Safety routes: assuring competence under the building safety regime

To comply with the Building Safety Act, engineers will have to prove their competence and assure the safety of buildings they design, construct and operate. CABE’s Richard Harral and CIBSE’s Hywel Davies discuss key challenges for industry professionals

Richard Harral (left) and Hywel Davies (right)

The Building Safety Act is the biggest shake-up of building regulation since World War II. Getting to grips with the new regulatory regime will be a challenge for construction and property industries, which will have to work across disciplines to manage safety and ensure workforces are competent to design, construct and operate buildings.

In December, CIBSE and the Chartered Association of Building Engineers (CABE) will combine their conferences to form Building Performance Week at ExCeL in London. With a theme of performance, compliance and safety, the event will include seminars from CIBSE and CABE. 

To mark the initiative, CIBSE’s chief technical officer Hywel Davies, and CABE’s technical director Richard Harral FCABE collaborated on a video about the challenges industry is facing. Below are some of the key issues they discussed, including the need to improve competency around safety. 

Competency is key

‘It’s a massive change for everything we build, and I’m not sure many people in the industry realise that,’ says Davies. ‘Clients are going to have a duty to make sure that the people they appoint are competent.’

Harral agrees that the requirements for managing competence are ‘absolutely enormous changes’. The Building Safety Act requires that systems are in place to manage competence, he adds, which means assessing people and understanding what they can and can’t do. ‘It means having the right systems in place to allocate competent people to do tasks as they come up, so you get the right people doing the right job,’ says Harral.

There are also duties to collaborate, share information and walk away if you think work is not compliant. ‘Designers have an obligation to raise concerns about the work of any other person in the design team if they believe it may be non-compliant,’ says Harral.

-- Supplied data --
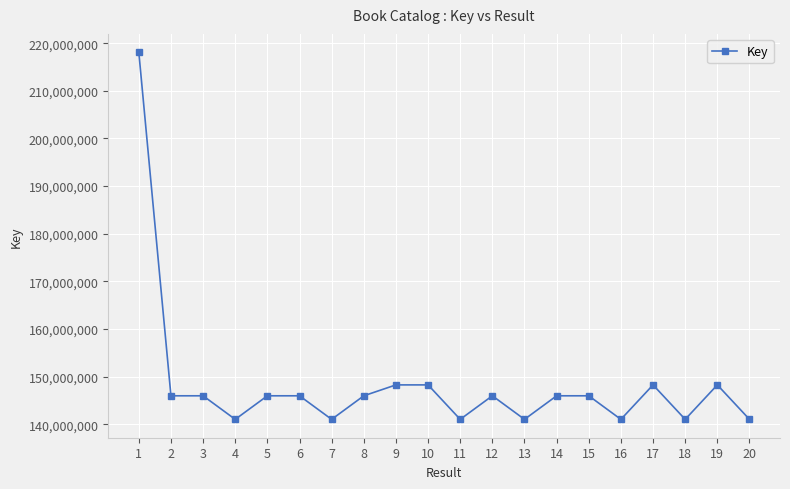

Which has a higher value, 9 or 15?

9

-- Work to complete --
- A) In the building safety article, reproduce word for word everything from "To comply with" down to "Hywel Davies (right)".
- B) In the building safety article, why does Harral say the right systems must be in place to allocate competent people to tasks? Answer in one to three sentences.
- C) Which duties does the building safety article name in the sentence beginning "There are also duties"?

-- Response list --
- A)
To comply with the Building Safety Act, engineers will have to prove their competence and assure the safety of buildings they design, construct and operate. CABE’s Richard Harral and CIBSE’s Hywel Davies discuss key challenges for industry professionals

Richard Harral (left) and Hywel Davies (right)

- B) The systems ensure that competent people are allocated to tasks as they come up, so the right people do the right job. This follows from the Building Safety Act's requirement for systems to manage competence, which means assessing people and understanding what they can and can't do.

- C)
- To collaborate
- To share information
- To walk away if you think work is not compliant